De toutes les églises de la ville, c’était celle-ci que je préfèrais. Elle n’était pas bien grande. D’inspiration gothique, sa façade était claire et richement décorée. Ses portes de bois étaient admirables : hautes de quatre mètres, sculptées de scènes bibliques : Saint Jérôme et Saint Julien à gauche, la Vierge et l’Ange de l’Annonciation à droite. Enfin, d’après ce que j’avais lu, je ne m’y connaissais pas vraiment en Saints. Ni en Dieu. Et parfois je me disais que, peut-être, j’y perdais. Quand je voyais la force qu’il savait donner aux hommes, ce dont ils avaient été capables en son nom, en offrande, témoignage de leur foi. Bien sûr, des guerres, des massacres, des tortures. Mais aussi cette église, un tableau, une scupture, ou une pièce musicale comme ce stabat mater que j’avais écouté tout l’été. On aurait presque pu entendre, sentir, le souffle de Dieu. Même moi qui n’y croyais pas.

Je m’étais arrêtée sur la petite place pavée pour réfléchir à ma foi. Et la lumière fût. Cette lumière de la fin du jour, à quelques minutes de son agonie. Quand elle livrait sa dernière bataille, son dernier souffle d’or, plus beau que jamais, sûrement parce que vain. Alors je me dis que sinon Dieu, autre chose, sans nom ni définition, mais j’avais foi.

Il était dix-huit heures passées, je pris le chemin du Rocher.


Place de la Mirande, j’étais au pied du Palais, j’allais à pas lents le contourner pour marcher sur sa place, que j’avais si longtemps habitée. La peinture sur le mur de la banque de France, souvenir de Gérard Philipe, en costume de Fanfan la Tulipe. Le café In et Off, qui avait perdu son beau Damien il y avait de ça deux étés. Le numéro 13, qui m’avais perdue, moi. Là, je m’assis un moment, pour regarder le Palais couvert par ce manteau de lumière qui m’avait si souvent captivée sans que mes mots fussent capables de lui rendre grâce.

J’ôtai même mes lunettes de soleil, pour mieux le voir, mieux m’en imprégner.

Puis, je grimpai les escaliers qui menaient au Rocher des Doms.
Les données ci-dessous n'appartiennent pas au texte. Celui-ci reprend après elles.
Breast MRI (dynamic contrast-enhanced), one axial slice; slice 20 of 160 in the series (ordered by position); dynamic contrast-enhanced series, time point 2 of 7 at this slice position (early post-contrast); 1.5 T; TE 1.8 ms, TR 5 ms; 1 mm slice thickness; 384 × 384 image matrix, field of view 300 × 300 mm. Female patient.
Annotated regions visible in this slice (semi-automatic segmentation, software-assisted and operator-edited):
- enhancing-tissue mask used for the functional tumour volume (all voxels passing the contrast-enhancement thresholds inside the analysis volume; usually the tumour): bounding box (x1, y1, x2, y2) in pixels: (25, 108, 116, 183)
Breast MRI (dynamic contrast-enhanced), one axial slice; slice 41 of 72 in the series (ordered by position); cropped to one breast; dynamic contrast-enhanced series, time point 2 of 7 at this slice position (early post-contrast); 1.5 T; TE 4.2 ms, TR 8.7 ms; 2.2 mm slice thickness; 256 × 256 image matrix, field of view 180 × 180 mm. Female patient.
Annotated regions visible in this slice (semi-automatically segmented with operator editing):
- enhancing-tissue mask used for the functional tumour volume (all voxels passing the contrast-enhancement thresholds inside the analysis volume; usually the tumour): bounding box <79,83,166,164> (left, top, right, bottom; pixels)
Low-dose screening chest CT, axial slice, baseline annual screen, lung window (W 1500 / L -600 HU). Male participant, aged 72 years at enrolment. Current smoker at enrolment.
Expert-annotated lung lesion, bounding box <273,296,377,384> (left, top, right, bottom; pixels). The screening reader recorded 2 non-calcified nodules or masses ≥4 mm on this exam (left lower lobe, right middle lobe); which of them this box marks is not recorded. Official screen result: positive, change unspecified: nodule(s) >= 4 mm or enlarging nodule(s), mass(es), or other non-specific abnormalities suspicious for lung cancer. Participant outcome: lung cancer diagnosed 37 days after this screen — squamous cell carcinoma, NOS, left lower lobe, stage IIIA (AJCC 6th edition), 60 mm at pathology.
Bien sûr, je stoppai un instant sur le pavis de Notre Dame, pour regarder la Vierge d’or, et les toits de la ville, le beffroi sur la gauche, le fleuve en face, l’île sur la droite. Et la vie sur la place, les jeunes et leurs skateboards, les parents et leurs bambins, les personnes âgées qui avançaient lentement en se tenant le bras. Les femmes qui, comme moi, travaillaient l’art des talons sur les pavés.

En montant l’allée pour gagner les jardins, je fixais le morceau de ciel bleu entre les branches des arbres. Le vent était violent, de plus en plus à mesure de mon ascension, je savais que là-haut il soufflerait en plein, c’était justement ce que j’étais venue chercher. L’ivresse du vent.
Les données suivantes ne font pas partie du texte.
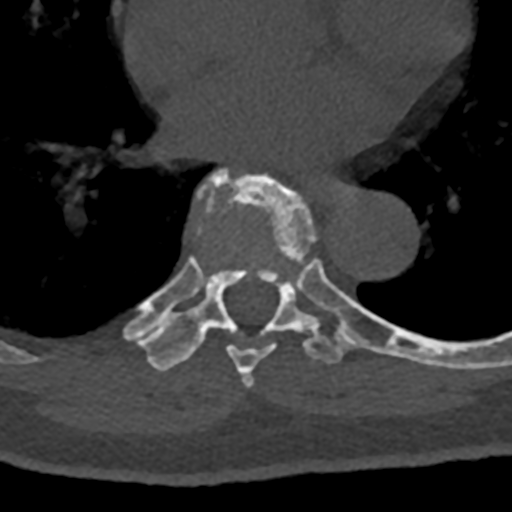
CT including the spine, one axial slice; slice 733 of 797 in the series (ordered by position); reconstruction kernel Br40s/3; 120 kVp; bone window (W 1800 / L 400 HU); 0.5 mm slice thickness; 512 × 512 image matrix, field of view 160 × 160 mm. Male patient, age 74 years. From the clinical record (not read from this slice): primary cancer: renal; vertebrae with lytic lesions (as recorded): T10, L1, L2, L3, L4, L5.
Outlined on this slice (semi-automatic segmentation, software-assisted and operator-edited):
- T7 vertebra: bounding box <198,169,355,386> (left, top, right, bottom; pixels)
- T8 vertebra: <126,269,432,371>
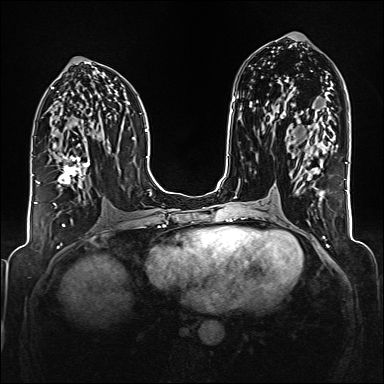
Breast MRI (dynamic contrast-enhanced), one axial slice; position 84 of 176 along the scan axis; dynamic contrast-enhanced series, time point 2 of 6 at this slice position (early post-contrast); 1.5 T; TE 2.3 ms, TR 5.2 ms; 384 × 384 image matrix. Female patient.
Annotated regions visible in this slice (semi-automatically segmented with operator editing):
- enhancing-tissue mask used for the functional tumour volume (all voxels passing the contrast-enhancement thresholds inside the analysis volume; usually the tumour): bounding box [x1, y1, x2, y2] px = [38, 155, 90, 208]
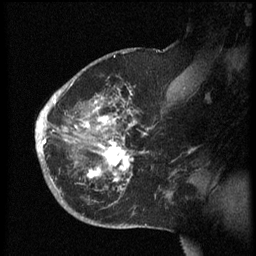
Breast MRI (dynamic contrast-enhanced), one sagittal slice; slice 40 of 60 in the series (ordered by position); dynamic contrast-enhanced series, image 2 of 3 at this slice position (ordered by acquisition); 1.5 T; TE 4.2 ms, TR 8.4 ms; 256 × 256 image matrix, field of view 200 × 200 mm. Female patient, age 38 years. From the clinical record (not read from this slice): setting: breast cancer imaged before/during neoadjuvant chemotherapy; receptor status: HER2-positive.
Structures marked on this image (semi-automatic segmentation, software-assisted and operator-edited):
- analysis volume of interest (the breast-tissue region the enhancement analysis was run in; not a lesion): box from (x=36, y=74) to (x=173, y=202) px
- tumour enhancement mask (voxels above the 70 % enhancement threshold inside the analysis volume of interest): (x=36, y=91)–(x=149, y=191)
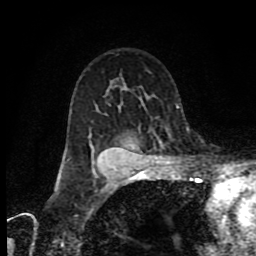
Breast MRI (dynamic contrast-enhanced), one axial slice. Cropped to one breast. Dynamic contrast-enhanced series, time point 2 of 9 at this slice position (early post-contrast). 1.5 T. TE 4.2 ms, TR 7 ms. 2 mm slice thickness. 256 × 256 image matrix. Female patient.
Structures marked on this image (semi-automatically segmented with operator editing):
- enhancing-tissue mask used for the functional tumour volume (all voxels passing the contrast-enhancement thresholds inside the analysis volume; usually the tumour): bounding box (x1, y1, x2, y2) in pixels: (93, 161, 171, 173)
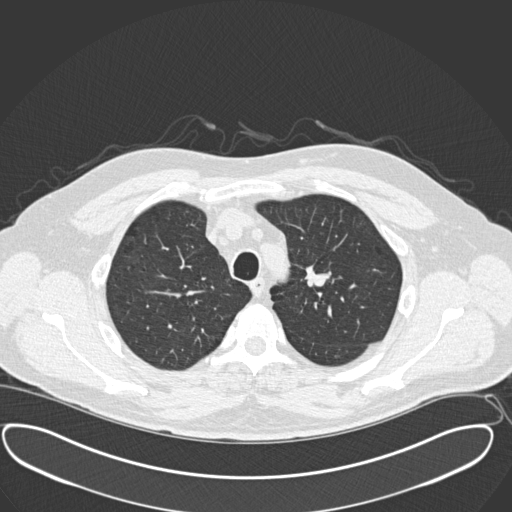
Low-dose screening chest CT, axial slice. Third annual screen. Lung window (W 1500 / L -600 HU). Standard (soft-tissue) reconstruction kernel (B30f). Slice 41 of 181 in the series. Male participant, aged 56 years at enrolment.
Expert reader's lesion annotation, bounding box [x1, y1, x2, y2] px = [291, 262, 343, 309]. No non-calcified nodule or mass ≥4 mm was recorded by the screening reader at this exam. Participant outcome: lung cancer diagnosed 156 days after this screen — neuroendocrine carcinoma, NOS, left upper lobe, well differentiated (G1), stage IA (AJCC 6th edition), 20 mm at pathology.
Je m’assis sur le muret au bout de l’allée, autant pour reprendre mon souffle que pour profiter du spectacle. Des couleurs. Le bleu du ciel, le sombre du Rhône, le vert de la vigne des Papes, le blanc de la pierre du Pont Saint Bénézet. Je me souvins alors de la légende que ma grand-mère me racontait quand j’étais petite fille.

Elle disait que Saint Bénézet s’appelait en réalité Benoît, et était ainsi surnommé en raison de sa petite taille. Il était berger. Et alors qu’il guidait ses chèvres, ou ses moutons, l’histoire changeait parfois, il entendit Dieu lui ordonner de construire un pont sur le Rhône, en Avignon. Un ange le guida alors jusqu’à la ville, où il subit d’abord, bien sûr, les moqueries des habitants. Pour prouver sa bonne foi, Bénézet souleva une roche de dix fois sa taille qu’il s’en alla porter jusqu’au fleuve. Ainsi, les habitants finirent par le croire et construire le fameux pont.

Jolie légende, même si, à mon avis, le petit Benoît n’entendit pas Dieu mais le Mistral. Cela dit, je comprenais que l’on put confondre.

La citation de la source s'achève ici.